_Directions for this task_
Reproduce the lines below word for word, omitting the pictures from your answer.

_Data provided_
*** Begin section ***

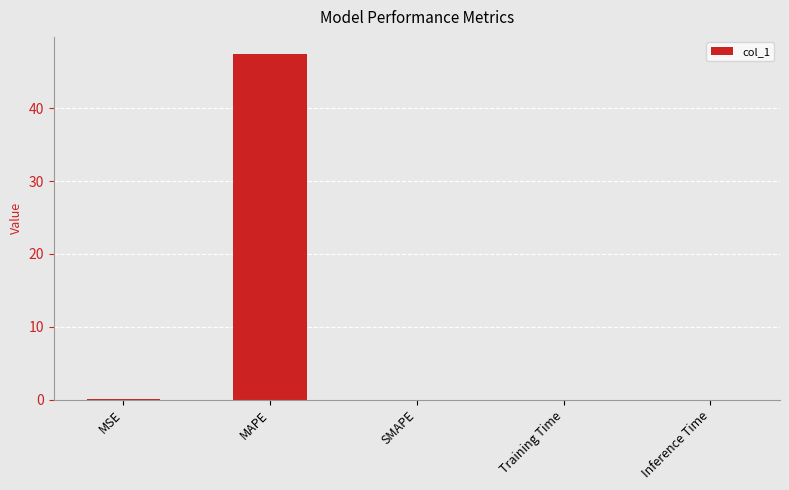

What is the sum of all values?

47.5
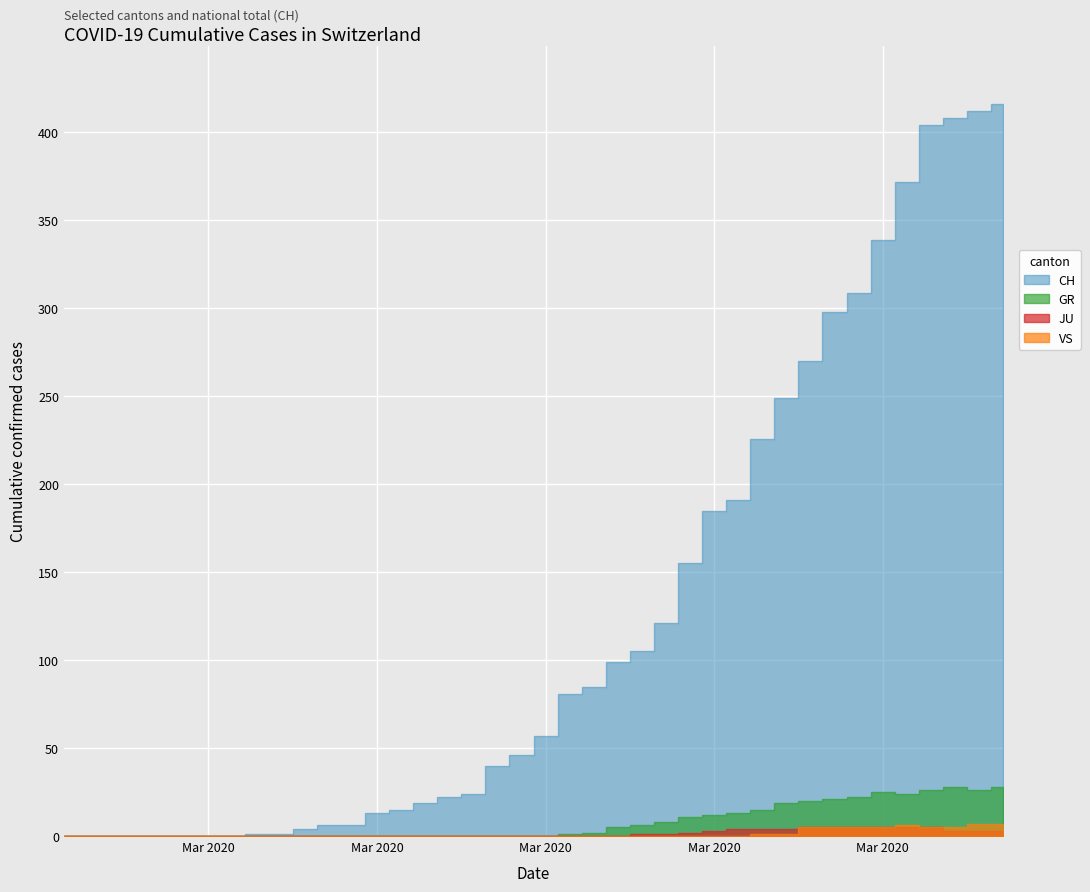

What is the difference between the maximum and minimum values in the JU series?

5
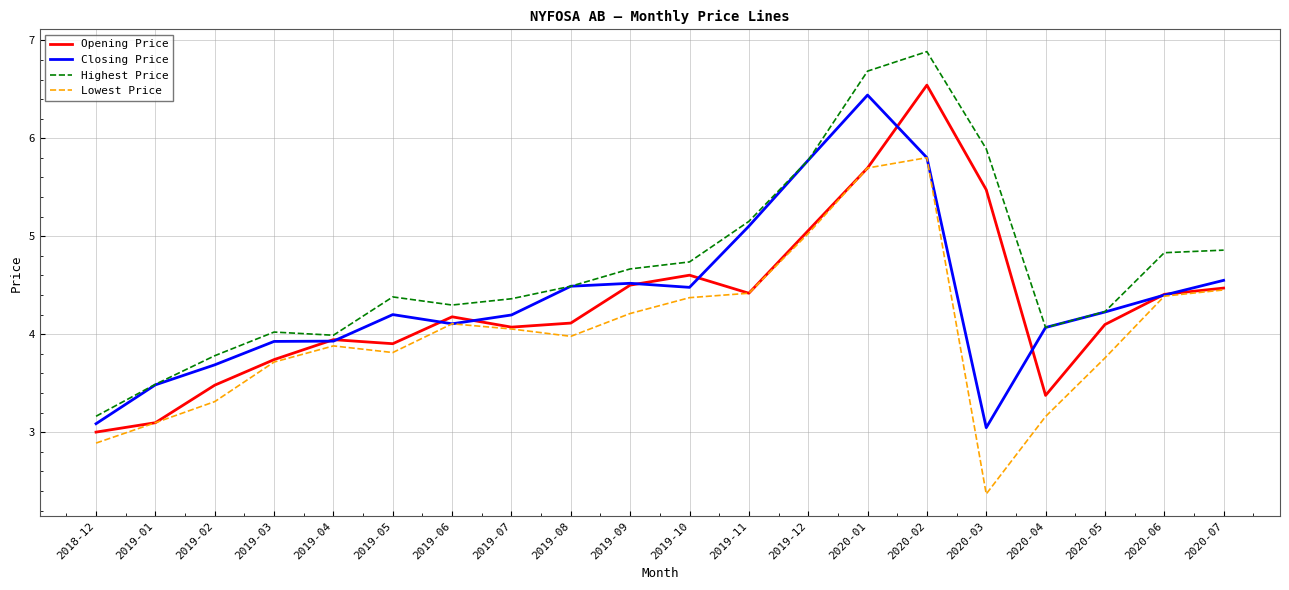

What is the difference between the highest and lowest values at 2019-11?

0.7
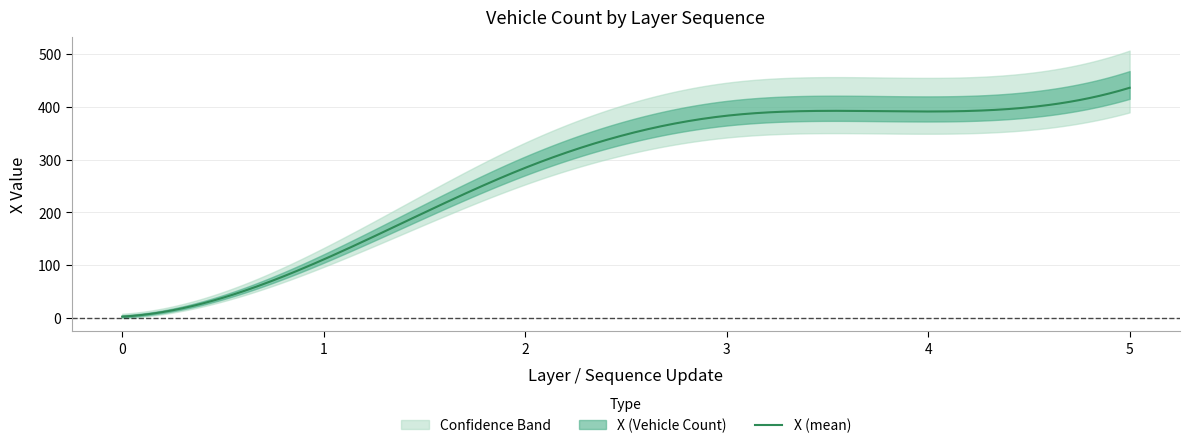

How many lines are shown in the chart?

1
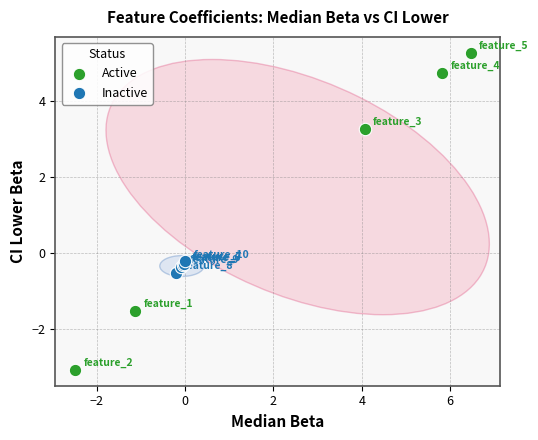

Which series reaches the maximum Y coordinate?

Active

*** End section ***

_Output of the exercise_
What is the sum of all values?

47.5

What is the difference between the maximum and minimum values in the JU series?

5

What is the difference between the highest and lowest values at 2019-11?

0.7

How many lines are shown in the chart?

1

Which series reaches the maximum Y coordinate?

Active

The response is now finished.